[THE TASKS]
A. List the offenses the court opinion below says Mr. Springfield was convicted of after a jury trial.
B. According to the court opinion below, on what ground did the district court deny Mr. Springfield's § 2255 motion?

|UNITED STATES OF AMERICA,|
|FRANCIS EDWARD SPRINGFIELD,|
Francis Edward Springfield, pro se.
Francis Edward Springfield, a federal prisoner appearing pro se, seeks a certificate of appealability (COA) so that he can appeal the district court's denial of his 28 U.S.C. § 2255 motion to vacate, set aside, or correct his sentence. See 28 U.S.C. § 2253(c)(1)(B). He also seeks leave to proceed in forma pauperis (IFP) on this appeal. We deny his request for a COA and his request to proceed IFP, and dismiss the appeal.
Mr. Springfield was convicted after a jury trial of (1) possession with intent to distribute methamphetamine and aiding and abetting, in violation of 21 U.S.C. § 841(a)(1) & (b)(1)(C) and 18 U.S.C. § 2; (2) carrying a firearm during a drug trafficking offense, in violation of 18 U.S.C. § 924(c)(1)(A); (3) being a felon in possession of a firearm, in violation of 18 U.S.C. § 922(g)(1); and (4) being a felon in possession of ammunition, in violation of § 922(g)(1). In November 1999 we affirmed his convictions on direct appeal, but remanded for resentencing under 18 U.S.C. § 924(e), the Armed Career Criminal Act (ACCA). See United States v. Springfield, 196 F.3d 1180 (10th Cir. 1999). The Supreme Court denied Mr. Springfield's petition for a writ of certiorari on March 20, 2000. See Springfield v. United States, 529 U.S. 1029 (2000). Mr. Springfield then challenged his sentence in district court with a pleading that the district court construed to be an application for a writ of habeas corpus under 28 U.S.C. § 2254. The district court dismissed that application with prejudice. Mr. Springfield appealed the decision; we denied his application for a COA and dismissed that appeal. See United States v. Springfield, 54 Fed. Appx. 909 (10th Cir. 2003) (unpublished).
On July 8, 2002, Mr. Springfield filed in district court his § 2255 motion, in which he (1) challenges a 1973 plea of guilty to a Wyoming escape charge used (along with other state court convictions) to enhance his sentence under the ACCA, on the grounds that the guilty plea was not knowing and voluntary and was obtained in violation of due process; and (2) argues that the use of the escape conviction to enhance his sentence violated the Ex Post Facto Clause of the United States Constitution. The district court denied his motion on July 17, 2002, on the ground that it was time-barred under the one-year limitations period of 28 U.S.C. § 2255. The court noted that even if the motion was timely, it would be denied because it lacked merit. On July 30, 2002, Mr. Springfield filed a motion to reconsider that decision, arguing, among other things, that he was entitled to equitable tolling of the statute of limitations. The district court denied the motion on December 17, 2002. This request for a COA followed.

[LISTED ENTRIES]
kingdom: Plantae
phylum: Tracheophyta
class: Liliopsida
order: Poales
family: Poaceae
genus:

[PER-TASK ANSWERS]
A.
1. Possession with intent to distribute methamphetamine and aiding and abetting, in violation of 21 U.S.C. § 841(a)(1) & (b)(1)(C) and 18 U.S.C. § 2
2. Carrying a firearm during a drug trafficking offense, in violation of 18 U.S.C. § 924(c)(1)(A)
3. Being a felon in possession of a firearm, in violation of 18 U.S.C. § 922(g)(1)
4. Being a felon in possession of ammunition, in violation of § 922(g)(1)

B. The district court found the motion was time-barred under the one-year limitations period of 28 U.S.C. § 2255.